Limited forward trafficking of connexin 43 reduces cell-cell coupling in stressed human and mouse myocardium.

Gap junctions form electrical conduits between adjacent myocardial cells, permitting rapid spatial passage of the excitation current essential to each heartbeat. Arrhythmogenic decreases in gap junction coupling are a characteristic of stressed, failing, and aging myocardium, but the mechanisms of decreased coupling are poorly understood. We previously found that microtubules bearing gap junction hemichannels (connexons) can deliver their cargo directly to adherens junctions. The specificity of this delivery requires the microtubule plus-end tracking protein EB1. We performed this study to investigate the hypothesis that the oxidative stress that accompanies acute and chronic ischemic disease perturbs connexon forward trafficking. We found that EB1 was displaced in ischemic human hearts, stressed mouse hearts, and isolated cells subjected to oxidative stress.

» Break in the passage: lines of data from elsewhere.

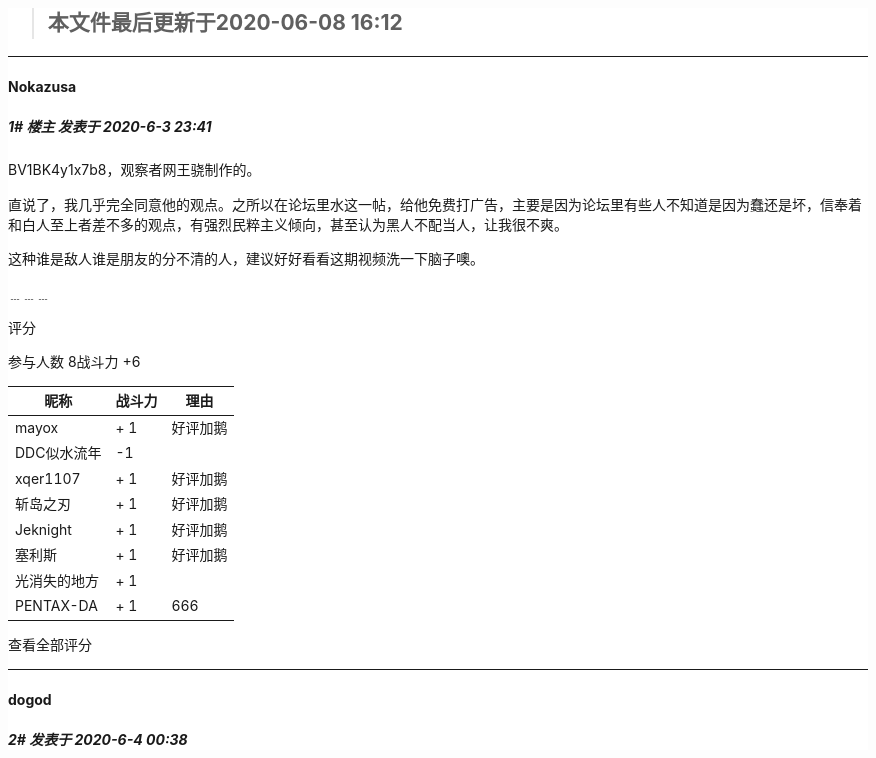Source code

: > ## **本文件最后更新于2020-06-08 16:12** 



-----

####  Nokazusa  
##### 1#       楼主       发表于 2020-6-3 23:41




BV1BK4y1x7b8，观察者网王骁制作的。

直说了，我几乎完全同意他的观点。之所以在论坛里水这一帖，给他免费打广告，主要是因为论坛里有些人不知道是因为蠢还是坏，信奉着和白人至上者差不多的观点，有强烈民粹主义倾向，甚至认为黑人不配当人，让我很不爽。

这种谁是敌人谁是朋友的分不清的人，建议好好看看这期视频洗一下脑子噢。



﹍﹍﹍

评分





 参与人数 8战斗力 +6

|昵称|战斗力|理由|
|----|---|---|
| mayox| + 1|好评加鹅|
| DDC似水流年|-1||
| xqer1107| + 1|好评加鹅|
| 斩岛之刃| + 1|好评加鹅|
| Jeknight| + 1|好评加鹅|
| 塞利斯| + 1|好评加鹅|
| 光消失的地方| + 1||
| PENTAX-DA| + 1|666|



查看全部评分






-----

####  dogod  
##### 2#       发表于 2020-6-4 00:38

As a result, we observed limited microtubule interaction with adherens junctions at intercalated discs and reduced connexon delivery and gap junction coupling. A point mutation within the tubulin-binding domain of EB1 reproduced EB1 displacement and diminished connexon delivery, confirming that EB1 displacement can limit gap junction coupling. In zebrafish hearts, oxidative stress also reduced the membrane localization of connexin and slowed the spatial spread of excitation. We anticipate that protecting the microtubule-based forward delivery apparatus of connexons could improve cell-cell coupling and reduce ischemia-related cardiac arrhythmias.